「わっ、寝ちゃった!?」


ハッと目が覚めたニカは慌てて上体を起こす。横を見れば子ギツネを膝の上に乗せて本を読んでいるレゼの姿があった。


「まだ日も暮れてないし、大丈夫だと思う」

「そっか、良かった…。って、これレゼのよね、ありがとう!寒くなかった?大丈夫?」

「別に全然平気」


自分の体に被さっていた黒い外套に気付き慌てて尋ねるニカをちらりと見て、また本に視線を戻すレゼ。

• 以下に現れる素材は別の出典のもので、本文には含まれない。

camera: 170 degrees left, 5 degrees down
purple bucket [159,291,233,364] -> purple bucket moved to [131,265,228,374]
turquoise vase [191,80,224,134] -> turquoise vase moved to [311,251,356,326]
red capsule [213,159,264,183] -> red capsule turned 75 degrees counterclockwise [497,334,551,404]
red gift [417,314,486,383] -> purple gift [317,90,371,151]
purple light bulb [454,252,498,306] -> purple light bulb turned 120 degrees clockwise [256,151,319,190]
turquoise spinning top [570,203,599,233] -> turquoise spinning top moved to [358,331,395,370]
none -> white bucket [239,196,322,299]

視線が絡んだその一瞬、ニカの青い目はレゼの赤い目と、夕日に照らされる黒い髪を写した。


「綺麗…」


ふっと漏らした声に、びくっと反応し驚くようにニカを見たレゼ。

その反応を見たニカは自分が言葉を発してしまったことに気付き、慌てて言葉を重ねた。


「レゼの目、ルビーみたいでとっても綺麗。黒い髪も、普段もしっとりとしていて綺麗だけど、夕日に照らされたら赤や金にも輝いて、本当に綺麗だわ…」


感嘆の言葉を連ねるニカを、眉間に皺を寄せて見つめるレゼ。
かと思えばブワッと顔を赤く染めた。


「何バカなこと言ってるの」


本を横へ置き、膝にいた子ギツネに顔を埋め、赤く染まったその肌の色を隠す。


「あれ、どうしたの?」

「別になんでもない」


夕日の赤に包まれているせいで、耳まで染まった赤色がニカの目には写らなかったことにレゼは心底安心して、顔の火照りが冷めるまでそのまま子ギツネに顔を埋めていた。